Preguntas por responder:
1 - Devuelve sin cambios la parte del fragmento que empieza con las palabras que contienen "Han pasado seis" y termina con "que es saludable.".
2 - Responde estas preguntas sobre el fragmento:
(a) ¿Cuántas semanas han pasado desde que se cerró la cerradura de la puerta?
(b) ¿Hacia dónde llevaba el trayecto cotidiano por los lugares habituales?
(c) ¿Cuántas oportunidades ha habido para ir a hacer la compra?
### Fragmento del texto
DÍA TRIGÉSIMO TERCERO. LA CALLE


Hoy salí a la calle y pude caminar algunas cuadras por los lugares habituales, esos que marcaban el trayecto cotidiano hacia mi oficina, antes de que el monstruo nos encerrara bajo llave, entre cuatro paredes.

Han pasado seis semanas desde que al final del verano austral la cerradura de la puerta se cerrara de un modo que sonaba eterno. Y desde entonces no ha habido más allá de dos o tres oportunidades para ir a hacer la compra, en un camino corto y directo hasta el supermercado. Pero hoy he dado un pequeño paseo. La verdad es que no me veo repitiendo un itinerario obsesivo desde la cocina hasta el dormitorio de mi casa, contando los pasos por el pasillo hasta hacer un número de vueltas al circuito improvisado que esté de acuerdo con lo que la aplicación de mi teléfono dice que es saludable.
######
### Información proporcionada
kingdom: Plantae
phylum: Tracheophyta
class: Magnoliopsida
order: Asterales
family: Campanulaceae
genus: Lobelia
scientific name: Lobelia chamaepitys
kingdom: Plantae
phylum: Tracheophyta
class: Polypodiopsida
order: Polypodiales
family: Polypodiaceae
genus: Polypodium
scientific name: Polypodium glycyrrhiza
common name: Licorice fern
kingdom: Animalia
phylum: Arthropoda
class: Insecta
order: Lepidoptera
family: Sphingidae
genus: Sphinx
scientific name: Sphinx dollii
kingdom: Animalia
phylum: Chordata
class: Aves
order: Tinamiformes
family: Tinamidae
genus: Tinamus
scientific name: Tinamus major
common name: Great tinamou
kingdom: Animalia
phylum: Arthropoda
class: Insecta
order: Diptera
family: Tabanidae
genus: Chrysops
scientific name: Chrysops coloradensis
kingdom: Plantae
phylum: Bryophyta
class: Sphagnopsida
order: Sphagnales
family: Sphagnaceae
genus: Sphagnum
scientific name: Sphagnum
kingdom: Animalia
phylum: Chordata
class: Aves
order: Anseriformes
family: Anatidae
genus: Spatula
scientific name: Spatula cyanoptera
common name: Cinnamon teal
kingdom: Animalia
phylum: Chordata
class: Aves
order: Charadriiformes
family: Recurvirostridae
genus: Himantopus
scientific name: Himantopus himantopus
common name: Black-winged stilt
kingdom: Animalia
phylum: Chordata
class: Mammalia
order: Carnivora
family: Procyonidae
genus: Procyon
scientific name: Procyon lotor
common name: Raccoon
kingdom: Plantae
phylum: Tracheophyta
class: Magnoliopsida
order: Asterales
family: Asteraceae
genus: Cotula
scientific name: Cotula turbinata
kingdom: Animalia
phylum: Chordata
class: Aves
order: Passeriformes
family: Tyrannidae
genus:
######
Respuestas escritas:
1 -
Han pasado seis semanas desde que al final del verano austral la cerradura de la puerta se cerrara de un modo que sonaba eterno. Y desde entonces no ha habido más allá de dos o tres oportunidades para ir a hacer la compra, en un camino corto y directo hasta el supermercado. Pero hoy he dado un pequeño paseo. La verdad es que no me veo repitiendo un itinerario obsesivo desde la cocina hasta el dormitorio de mi casa, contando los pasos por el pasillo hasta hacer un número de vueltas al circuito improvisado que esté de acuerdo con lo que la aplicación de mi teléfono dice que es saludable.

2 -
(a) Seis semanas.
(b) Hacia la oficina.
(c) Dos o tres.